Problems and tasks:
1. In the pg_partman passage, how long does the retention setting keep partitions?
2. Pick up the pg_partman setup guide after its final line and write what comes next.

Passage:
———

The enriched_events table uses PostgreSQL native range partitioning managed by pg_partman. Partitions are created monthly based on the timestamp column.

Partition configuration

ParameterValue
Partition keytimestamp
Interval1 month
Typerange
Pre-creation3 months
Retention14 months
Retention keeps tablesyes
Infinite time partitionsyes

This configuration lives in partman.part_config.

Checking extension availability

Before any setup, verify that pg_partman is available on your PostgreSQL server:

sql
SELECT * FROM pg_available_extensions WHERE name = 'pg_partman';

If the query returns no rows, the extension is not installed on the server and you need to install it before proceeding. All Lago migrations that depend on pg_partman check this and skip gracefully when the extension is absent.

Once installed as an extension, verify it is enabled in your database:

sql
SELECT * FROM pg_extension WHERE extname = 'pg_partman';

Retroactive setup (pg_partman installed after initial migrations)

Lago migrations skip partitioning gracefully when pg_partman is not available at migration time. The enriched_events table is then created as a regular (non-partitioned) table. If you install pg_partman later, follow the steps below to convert the existing table to a partitioned one and register it with pg_partman.

All SQL below must be run by a role with ownership on the enriched_events table.

1. Install the pg_partman extension

sql
CREATE SCHEMA IF NOT EXISTS partman;
CREATE EXTENSION IF NOT EXISTS pg_partman SCHEMA partman;

2. Rename the existing table

sql
ALTER TABLE public.enriched_events RENAME TO enriched_events_old;

3. Create the partitioned table

sql
CREATE TABLE public.enriched_events (
    id uuid DEFAULT gen_random_uuid() NOT NULL,
    organization_id uuid NOT NULL,
    event_id uuid NOT NULL,
    transaction_id character varying NOT NULL,
    external_subscription_id character varying NOT NULL,
    code character varying NOT NULL,
    "timestamp" timestamp(6) without time zone NOT NULL,
    subscription_id uuid NOT NULL,
    plan_id uuid NOT NULL,
    charge_id uuid NOT NULL,
    charge_filter_id uuid,
    grouped_by jsonb DEFAULT '{}'::jsonb NOT NULL,
    value character varying,
    decimal_value numeric(40,15) DEFAULT 0.0 NOT NULL,
    enriched_at timestamp(6) without time zone NOT NULL,
    PRIMARY KEY (id, "timestamp")

———

Given material:
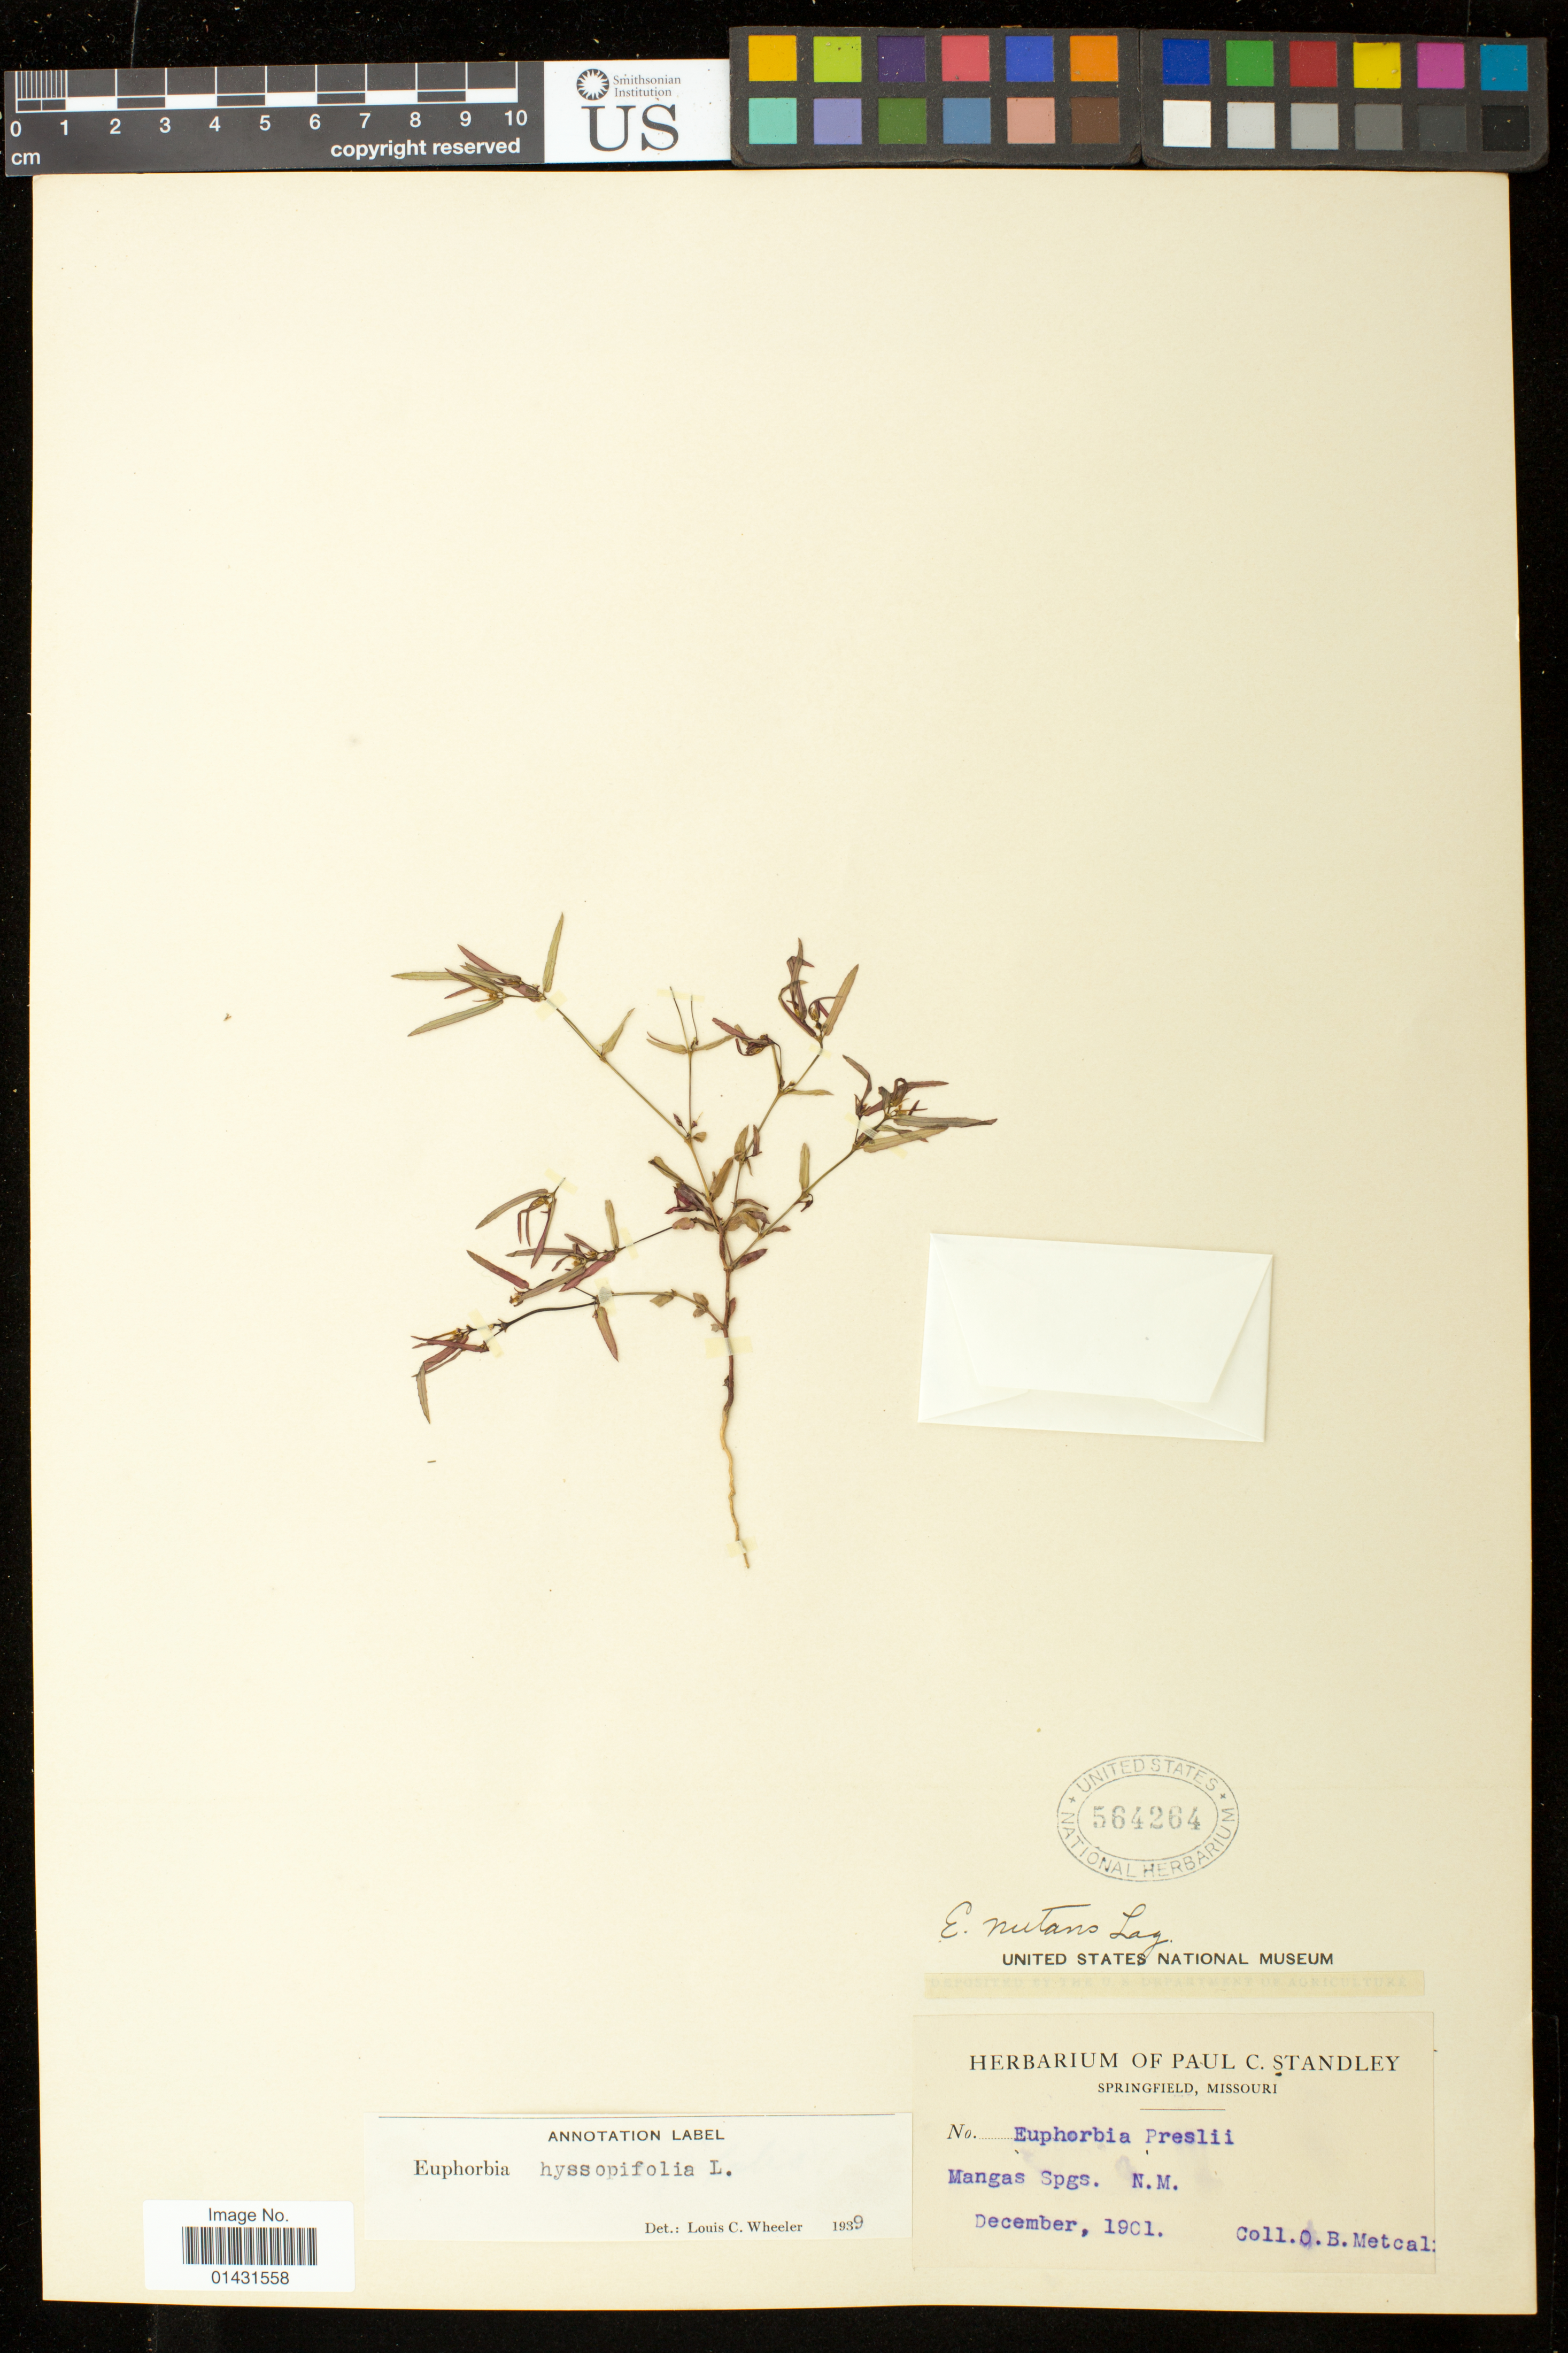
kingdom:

———

Answers given:
1. 14 months.

2.
) PARTITION BY RANGE ("timestamp");

CREATE TABLE public.enriched_events_default PARTITION OF public.enriched_events DEFAULT;

4. Recreate indexes

sql
CREATE INDEX idx_billing_on_enriched_events
    ON public.enriched_events (organization_id, subscription_id, charge_id, charge_filter_id, "timestamp");

CREATE INDEX idx_lookup_on_enriched_events
    ON public.enriched_events (organization_id, external_subscription_id, code, "timestamp");

CREATE UNIQUE INDEX idx_unique_on_enriched_events
    ON public.enriched_events (organization_id, external_subscription_id, transaction_id, "timestamp", charge_id);

CREATE INDEX index_enriched_events_on_event_id
    ON public.enriched_events (event_id);

5. Migrate existing data

sql
INSERT INTO public.enriched_events
SELECT * FROM public.enriched_events_old;

If the table is large, consider batching inserts or running this during a maintenance window.

6. Drop the old table

sql
DROP TABLE public.enriched_events_old;

7. Register with pg_partman

sql
SELECT partman.create_parent(
    p_parent_table := 'public.enriched_events',
    p_control := 'timestamp',
    p_interval := '1 month',
    p_type := 'range',
    p_premake := 3,
    p_start_partition := '2024-12-01'
);

UPDATE partman.part_config
SET infinite_time_partitions = true,
    retention = '14 months',
    retention_keep_table = true
WHERE parent_table = 'public.enriched_events';

8. Run initial maintenance

Trigger a first maintenance run to create the monthly partitions and move data out of the default partition into the correct ones:

sql
CALL partman.run_maintenance_proc();

After this, configure one of the two scheduled maintenance approaches described below.


Partitioning maintenance

pg_partman requires periodic execution of partman.run_maintenance_proc() to:

  • Create future partitions (based on p_premake)
  • Drop or detach expired partitions (based on retention)

If maintenance does not run, inserts will fall into the enriched_events_default default partition, degrading query performance and making future partition creation harder to reconcile.

There are two approaches to schedule this.


Approach 1: pg_partman Background Worker (pg_partman_bgw)

This is a built-in background worker shipped with pg_partman. It requires no additional extension but needs PostgreSQL server-level configuration (i.e. access to postgresql.conf).

1. Configure postgresql.conf

Add pg_partman_bgw to shared_preload_libraries and set its parameters:

conf
shared_preload_libraries = 'pg_partman_bgw'

pg_partman_bgw.dbname = lago
pg_partman_bgw.interval = 3600   # seconds (1 hour)
pg_partman_bgw.role = lago
  • dbname — the database(s) to run maintenance on (comma-separated for multiple).
  • interval — how often to run, in seconds. 3600 = hourly.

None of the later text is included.